- Directed by: Gloria Ui Young Kim
- Written by: Gloria Ui Young Kim
- Produced by: Sonya Di Rienzo Aeschylus Poulos
- Starring: Vicki Kim Park Hye-jin Austin Ball
- Cinematography: Dmitry Lopatin
- Edited by: Lee Walker
- Music by: Stephen Krecklo
- Production company: Hawkeye Pictures
- Release date: September 19, 2026 (AIFF);
- Running time: 105 minutes
- Country: Canada
- Languages: English Korean

= The Banquet (2026 film) =

The Banquet is a Canadian comedy-drama film, directed by Gloria Ui Young Kim and slated for release in 2026. The film stars Vicki Kim as Sunny, a burned-out advertising executive who is challenged by her mother Young-ja (Park Hye-jin) to take over the family's annual Chuseok dinner, despite barely knowing how to cook any of her mother's traditional recipes, shortly after discovering that her business and personal partner Dean (Austin Ball) is cheating on her.

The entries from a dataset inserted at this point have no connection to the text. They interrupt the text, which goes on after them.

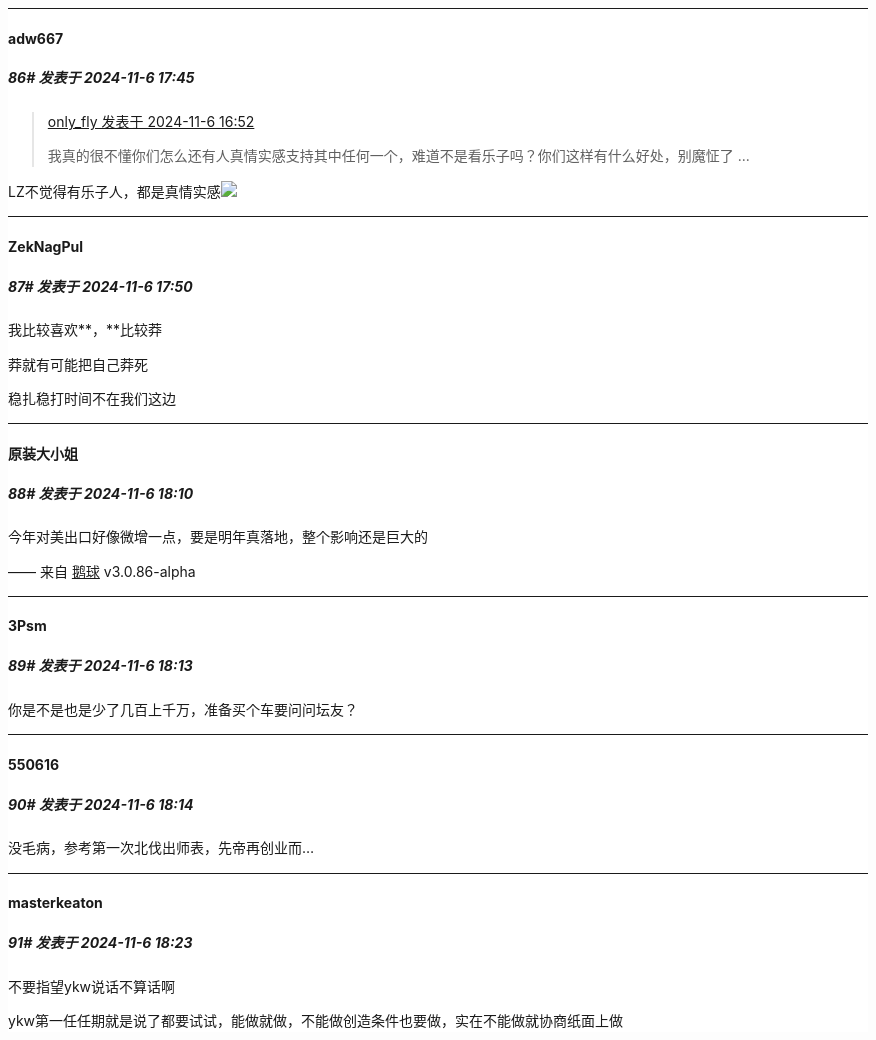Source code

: *****

####  adw667  
##### 86#       发表于 2024-11-6 17:45

<blockquote><a href="httphttps://bbs.saraba1st.com/2b/forum.php?mod=redirect&amp;goto=findpost&amp;pid=66633477&amp;ptid=2205925" target="_blank">only_fly 发表于 2024-11-6 16:52</a>

我真的很不懂你们怎么还有人真情实感支持其中任何一个，难道不是看乐子吗？你们这样有什么好处，别魔怔了 ...</blockquote>
LZ不觉得有乐子人，都是真情实感<img src="https://static.saraba1st.com/image/smiley/face2017/037.png" referrerpolicy="no-referrer">


*****

####  ZekNagPul  
##### 87#       发表于 2024-11-6 17:50

我比较喜欢**，**比较莽

莽就有可能把自己莽死

稳扎稳打时间不在我们这边


*****

####  原装大小姐  
##### 88#       发表于 2024-11-6 18:10

今年对美出口好像微增一点，要是明年真落地，整个影响还是巨大的

—— 来自 [鹅球](https://www.pgyer.com/xfPejhuq) v3.0.86-alpha


*****

####  3Psm  
##### 89#       发表于 2024-11-6 18:13

你是不是也是少了几百上千万，准备买个车要问问坛友？

*****

####  550616  
##### 90#       发表于 2024-11-6 18:14

没毛病，参考第一次北伐出师表，先帝再创业而…


*****

####  masterkeaton  
##### 91#       发表于 2024-11-6 18:23

不要指望ykw说话不算话啊

ykw第一任任期就是说了都要试试，能做就做，不能做创造条件也要做，实在不能做就协商纸面上做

The cast also includes Erniel Baez, Joy Lho, Yoseph Chang, Georgette Lee, Pamela Estrada, Soo-Ram Kim, Mark Lutz, Konstantina Mantelos and Nicole Stamp in supporting roles.

==Production==
The film was in development as early as 2008, with her initial screenplay treatment selected as a finalist in Telefilm Canada's Pitch This! competition at the 2009 Toronto International Film Festival.

Despite this, Kim concentrated on her work in television directing over the next number of years, and made her feature directorial debut with Queen of the Morning Calm in 2019, before proceeding with The Banquet after it received a production grant from Telefilm in 2023.

==Release==
The film is slated to premiere on September 19, 2026, at the 2026 Atlantic International Film Festival, followed by a screening at the 2026 Cinéfest Sudbury International Film Festival on September 25.